Damos toda a razão a quem pretender com o Yoga melhorar suas condições físicas e psicológicas. Você poderá colher tais frutos. Seu corpo remoçará, como o desejo. Os sinais de decadência física, própria da idade avançada, seguramente serão retardados ou substituídos pelos aspectos juvenis que dão encanto às pessoas moças. As adiposidades desaparecerão. A cor rosada e sadia brilhará em seu rosto. As linhas elegantes, o tórax desenvolvido, a harmonia dos gestos, o porte ereto, tudo enfim que embeleze a figura, se encontram a seu dispor. No plano psicológico, alcançará, concomitantemente, outras tantas vantagens. Ao tratar de cada asana e de cada pranayama, em "Autoperfeição com Hatha Yoga" e em "Yoga para nervosos", fiz referência à vantagens terapêuticas. Essas referências foram retiradas de tratados respeitáveis bem como de minha experiência com milhares de casos.
Tão flagrantes e seguros são os proveitos do Yoga que atraíram uma infinidade de aficionados no mundo todo.
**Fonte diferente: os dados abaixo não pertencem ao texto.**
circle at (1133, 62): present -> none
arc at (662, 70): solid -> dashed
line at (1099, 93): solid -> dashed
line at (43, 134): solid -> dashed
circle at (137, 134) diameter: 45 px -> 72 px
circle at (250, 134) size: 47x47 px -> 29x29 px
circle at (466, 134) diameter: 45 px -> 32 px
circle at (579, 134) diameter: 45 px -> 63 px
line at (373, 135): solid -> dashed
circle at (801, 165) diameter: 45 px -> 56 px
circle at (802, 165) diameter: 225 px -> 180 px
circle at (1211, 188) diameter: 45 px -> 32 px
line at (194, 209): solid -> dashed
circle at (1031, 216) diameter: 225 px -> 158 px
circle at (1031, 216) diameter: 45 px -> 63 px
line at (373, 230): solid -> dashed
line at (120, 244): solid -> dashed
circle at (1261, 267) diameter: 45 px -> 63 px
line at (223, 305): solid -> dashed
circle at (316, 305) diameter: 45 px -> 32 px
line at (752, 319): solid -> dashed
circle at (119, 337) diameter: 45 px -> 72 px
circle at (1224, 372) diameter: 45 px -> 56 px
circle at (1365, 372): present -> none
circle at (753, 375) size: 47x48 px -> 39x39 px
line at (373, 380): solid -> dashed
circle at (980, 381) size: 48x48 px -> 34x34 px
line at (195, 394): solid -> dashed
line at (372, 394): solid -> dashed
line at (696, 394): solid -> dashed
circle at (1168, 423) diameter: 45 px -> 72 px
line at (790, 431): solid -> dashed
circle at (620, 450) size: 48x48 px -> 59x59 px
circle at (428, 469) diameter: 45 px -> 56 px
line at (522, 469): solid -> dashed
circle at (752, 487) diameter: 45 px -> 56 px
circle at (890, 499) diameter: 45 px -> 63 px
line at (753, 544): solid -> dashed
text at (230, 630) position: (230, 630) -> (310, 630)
Como você e eu, homens e mulheres, jovens, velhos e de todas as categorias sociais e profissionais se atiram avidamente à prática. Que pretendem?
Propaganda intensa e eficaz tem divulgado o Hatha Yoga. O conhecimento divulgado, no entanto, é de certa forma infiel. O Hatha Yoga tem sido apresentado como uma nova panacéia, capaz de servilmente recompor a saúde e a forma física de quem delas precisa para triunfos mundanos. Artistas de cinema, elementos do "society", pessoas ociosas do mundo ocidental abraçaram o Yoga, que se transformou em passatempo, mania, moda, divertimento, sei lá o que… Evidentemente, uma deturpação lamentável. Tais homens e mulheres, do Yoga só desejam as vantagens, ao mesmo tempo em que se furtam a um austero comportamento e às implicações de ordem espiritual. Verdadeiros tontos, inebriados pelo mais evidente e mais facilmente desejável, praticam Yoga como quem joga um novo tipo de carteado, como quem vai à sauna ou salão de beleza.
Mesmo a essas pessoas o Yoga faz bem, no plano físico. Não faz todo o bem que poderia fazer, no entanto, em virtude de não atuar mais profundamente no plano psicoespiritual. O que um diletante consegue, praticando asanas por motivos esportivos ou estéticos, é muito menos do que lucraria, se, a par de fazer as técnicas, também amasse o próximo, ajudasse os outros e se comportasse com alta dignidade. A saúde e plástica de uma estrela de cinema naturalmente melhoram com os exercícios, mas muito menos do que se ela transformasse sua vida numa permanente oferenda a Deus. Os frutos mais doces da árvore do Yoga só podem ser colhidos nos ramos mais altos e mais tenros, portanto verdadeiramente impraticáveis àqueles cujo egoísmo pesa uma tonelada. Refiro-me às realizações, às experiências e as vivências mais transcendentes e libertadoras. Os diletantes se contentam em apanhar as frutas do chão que os pássaros já não querem.
Contam que um tolo, ao comer bananas, devorava as cascas e lançava fora a polpa saborosa. Da mesma forma, as pessoas vaidosas se iludem dizendo que praticam Yoga quando apenas cultivam o impermanente. Algumas chegam mesmo a se dizerem yoguinis, quando apenas se contentam com resultados superficiais.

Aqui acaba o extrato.